ASSIGNMENT:
While reading through the material below, copy each line that holds the word "Newcastle".

AVAILABLE DATA:
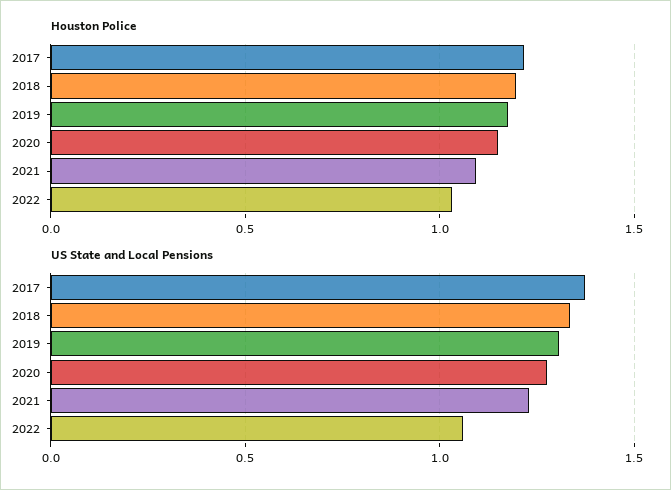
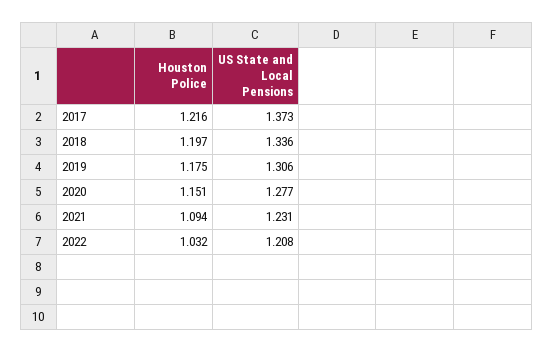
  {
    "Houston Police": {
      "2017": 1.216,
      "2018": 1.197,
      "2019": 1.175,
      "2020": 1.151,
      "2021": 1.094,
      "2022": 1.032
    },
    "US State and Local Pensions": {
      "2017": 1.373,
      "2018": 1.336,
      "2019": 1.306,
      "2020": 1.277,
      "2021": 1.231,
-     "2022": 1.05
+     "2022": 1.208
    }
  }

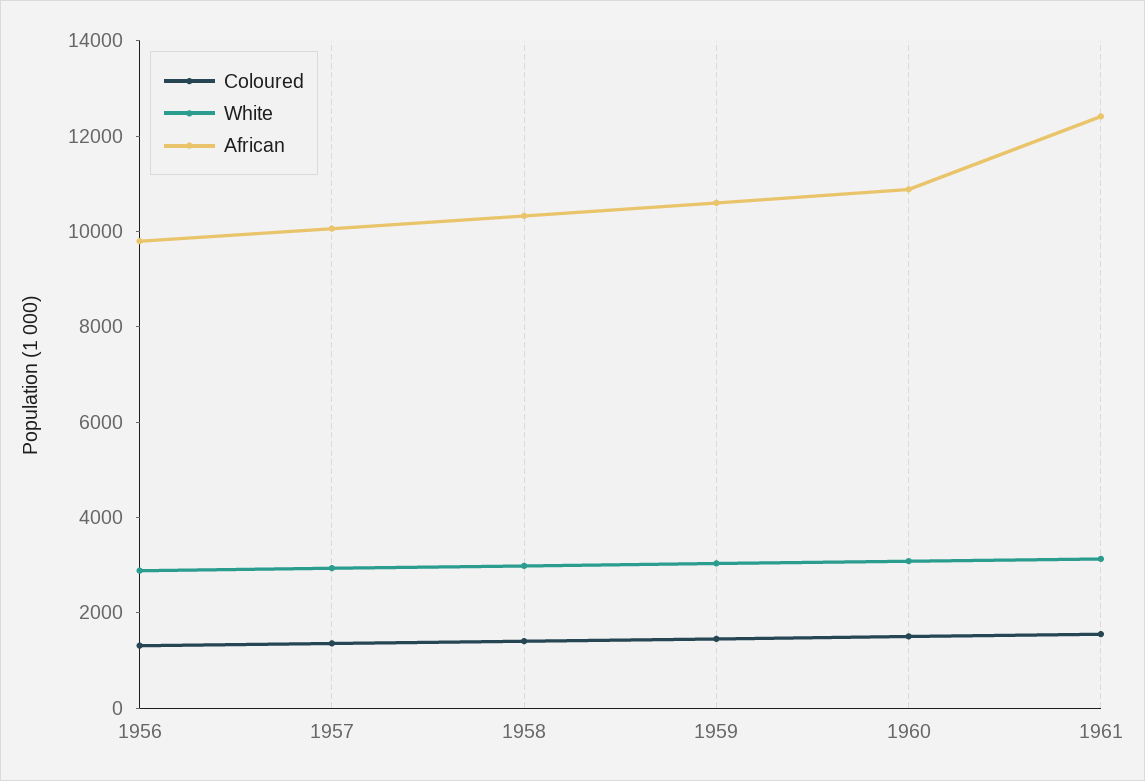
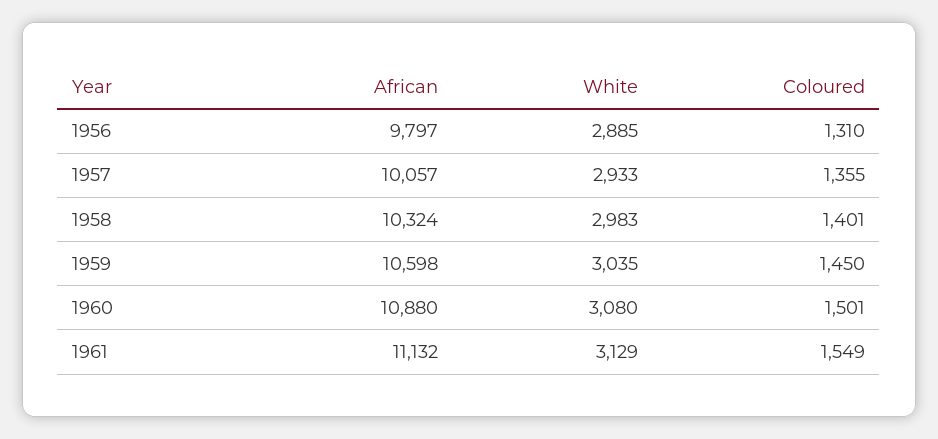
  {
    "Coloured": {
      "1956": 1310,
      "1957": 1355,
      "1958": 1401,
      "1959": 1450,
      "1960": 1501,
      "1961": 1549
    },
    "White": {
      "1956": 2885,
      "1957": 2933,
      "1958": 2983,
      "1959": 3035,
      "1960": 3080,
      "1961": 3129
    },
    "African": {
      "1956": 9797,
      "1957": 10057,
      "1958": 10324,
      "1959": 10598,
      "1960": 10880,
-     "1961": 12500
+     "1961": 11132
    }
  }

--

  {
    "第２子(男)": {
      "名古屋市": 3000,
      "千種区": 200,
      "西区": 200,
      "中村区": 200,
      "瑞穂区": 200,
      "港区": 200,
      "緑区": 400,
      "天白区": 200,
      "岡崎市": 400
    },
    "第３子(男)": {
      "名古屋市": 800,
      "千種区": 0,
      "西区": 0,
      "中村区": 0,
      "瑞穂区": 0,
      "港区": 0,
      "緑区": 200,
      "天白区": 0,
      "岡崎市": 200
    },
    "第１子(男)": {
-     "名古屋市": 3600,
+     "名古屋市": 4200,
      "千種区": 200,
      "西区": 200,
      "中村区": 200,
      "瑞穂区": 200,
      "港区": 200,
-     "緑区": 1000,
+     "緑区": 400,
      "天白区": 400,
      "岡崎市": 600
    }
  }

--

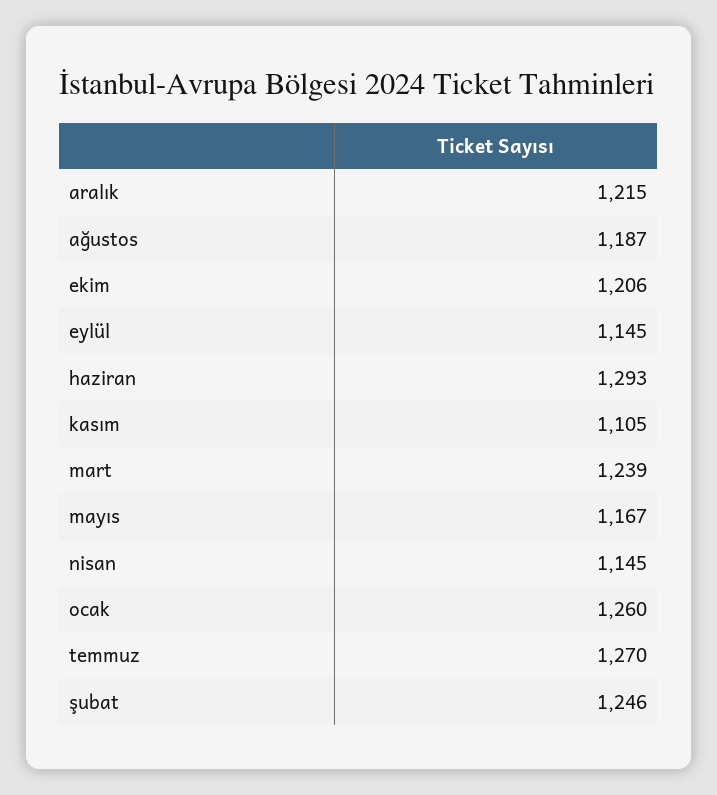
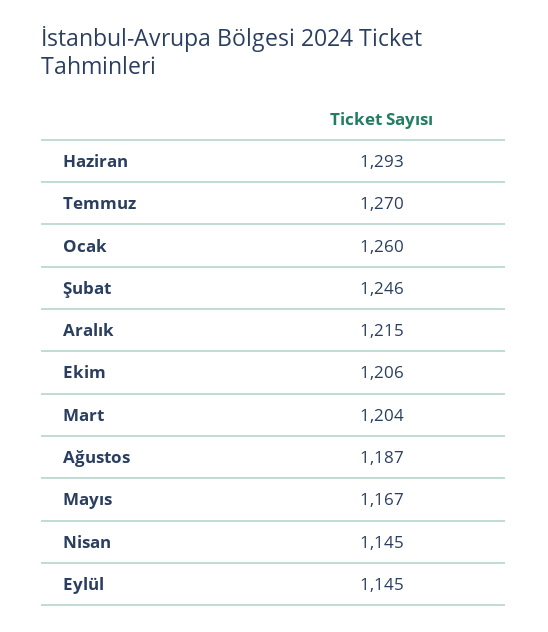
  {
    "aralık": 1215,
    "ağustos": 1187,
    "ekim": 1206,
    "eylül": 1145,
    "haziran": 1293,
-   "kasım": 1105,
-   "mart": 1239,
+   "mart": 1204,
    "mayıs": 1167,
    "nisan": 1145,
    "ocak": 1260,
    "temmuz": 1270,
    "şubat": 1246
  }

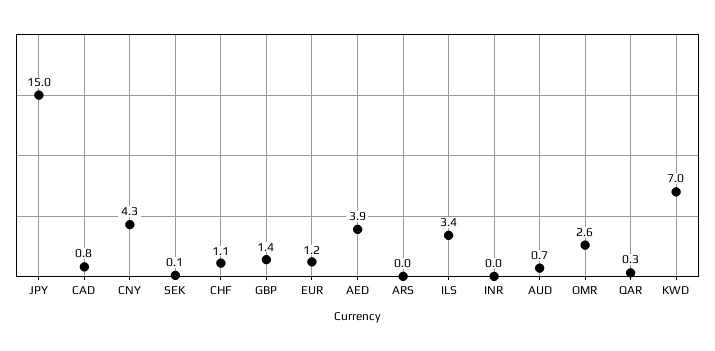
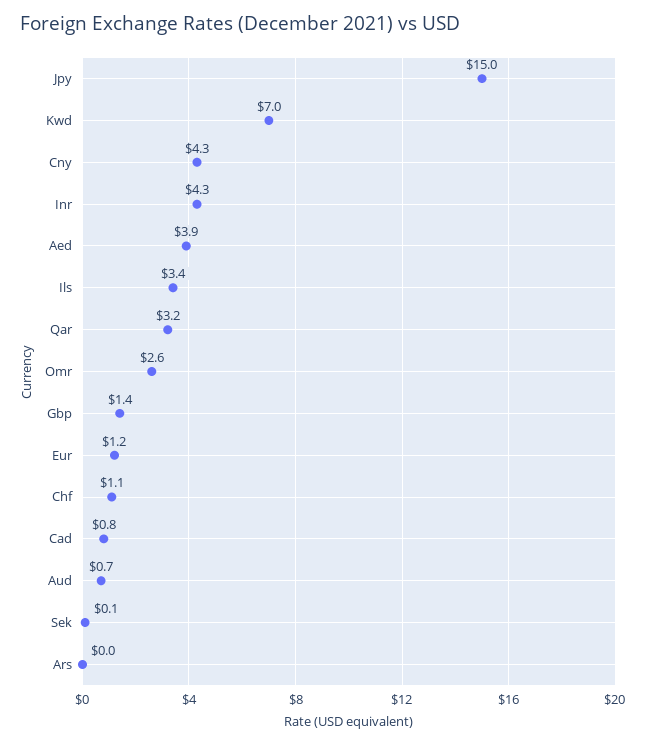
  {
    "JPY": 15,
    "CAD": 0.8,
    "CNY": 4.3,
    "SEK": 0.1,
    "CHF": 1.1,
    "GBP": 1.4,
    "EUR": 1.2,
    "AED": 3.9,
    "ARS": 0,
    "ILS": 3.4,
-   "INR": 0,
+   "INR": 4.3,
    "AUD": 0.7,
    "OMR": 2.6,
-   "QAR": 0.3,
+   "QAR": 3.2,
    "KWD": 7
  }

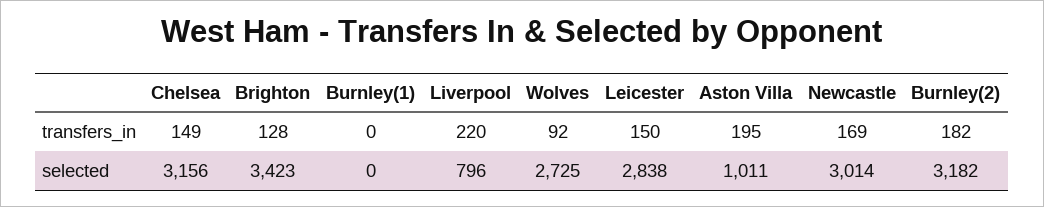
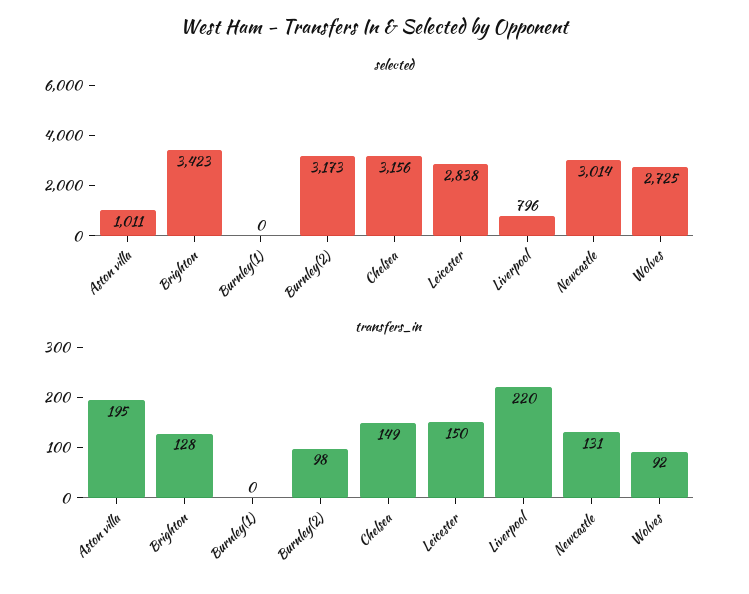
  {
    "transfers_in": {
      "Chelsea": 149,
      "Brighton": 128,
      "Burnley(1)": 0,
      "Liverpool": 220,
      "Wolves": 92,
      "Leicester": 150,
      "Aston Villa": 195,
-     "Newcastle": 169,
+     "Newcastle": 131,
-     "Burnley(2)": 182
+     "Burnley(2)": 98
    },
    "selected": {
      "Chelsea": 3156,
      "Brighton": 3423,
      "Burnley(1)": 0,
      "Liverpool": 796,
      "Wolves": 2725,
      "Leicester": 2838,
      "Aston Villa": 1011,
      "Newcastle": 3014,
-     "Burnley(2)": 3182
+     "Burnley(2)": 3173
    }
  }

COMPLETED EXERCISE:
-     "Newcastle": 169,
+     "Newcastle": 131,
      "Newcastle": 3014,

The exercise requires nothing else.